Text provided:
* START *
1. Create a reference script output

Now that we have an account and a script instance, we can build and submit a transaction to create a reference script output. The script body will be stored in the output on-chain.

Let’s first start with the expected output.

We want to create an output with script reference. For simplicity, we can set the lovelace amount in the output to 0. The library will automatically calculate the min required ada and set it accordingly. You can also see the sumScript is passed as parameter in scriptRef().

Output scriptRefOutput = Output.builder()
        .address(scriptAddress)
        .qty(BigInteger.ZERO) 
        .assetName(LOVELACE)
        .scriptRef(sumScript).build();

Now with the above expected output, let’s create an instance of TxBuilder using composable functions.

TxBuilder scriptRefTxBuilder = scriptRefOutput.outputBuilder()
        .buildInputs(InputBuilders.createFromSender(senderAddress, senderAddress))
        .andThen(BalanceTxBuilders.balanceTx(senderAddress,1));

In the above code snippet, we are getting TxOutputBuilder from the expected output (scriptRefOutput) and then using createFromSender composable function, we are creating TxInputBuilder and finally, buildInputs method is using TxInputBuilder to return TxBuilder.

So in summary, we selected required TransactionInputs for our expected output.

In Line-3, we are using another composable function “balanceTx” to balance the transaction. This is a wrapper function which calls other low level functions like feeCalculation, changeOutputAdjustment to balance an unbalanced transaction. The “balanceTx” function takes two parameters, change address and no of signers.
* END *
Brief: Write the next part of the tutorial on creating a reference script output, picking up after its final sentence.

Information supplied:
* START *
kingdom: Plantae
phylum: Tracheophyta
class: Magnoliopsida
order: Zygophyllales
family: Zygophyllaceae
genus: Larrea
* END *
The result:
Now, we can build the transaction using TxBuilder and submit it to Cardano network.

Transaction signedTx = TxBuilderContext.init(utxoSupplier, protocolParamsSupplier)
                .buildAndSign(scriptRefTxBuilder, SignerProviders.signerFrom(sender));

Result<String> result = backendService.getTransactionService().submitTransaction(signedTx.serialize());
waitForTransactionHash(result)

In Line-1, a TxBuilderContext is created using UtxoSupplier and ProtocolParamsSupplier as parameters. If you are using Blockfrost or Koios as provider, these implementation are provided out-of-box. But you can easily provide your own supplier implementations if required.

In Line-2, TxBuilderContext’s buildAndSign method is used to build and sign the transaction by applying the previously created TxBuilder instance (scriptRefTxBuilder) and the TxSigner instance for sender.

In Line-4, the signed transaction is then submitted through the backend service’s TransactionService implementation. Alternatively, you can use your own TransactionProcessor implementation to submit the transaction.

That’s it. Now we have an output with script body as script reference.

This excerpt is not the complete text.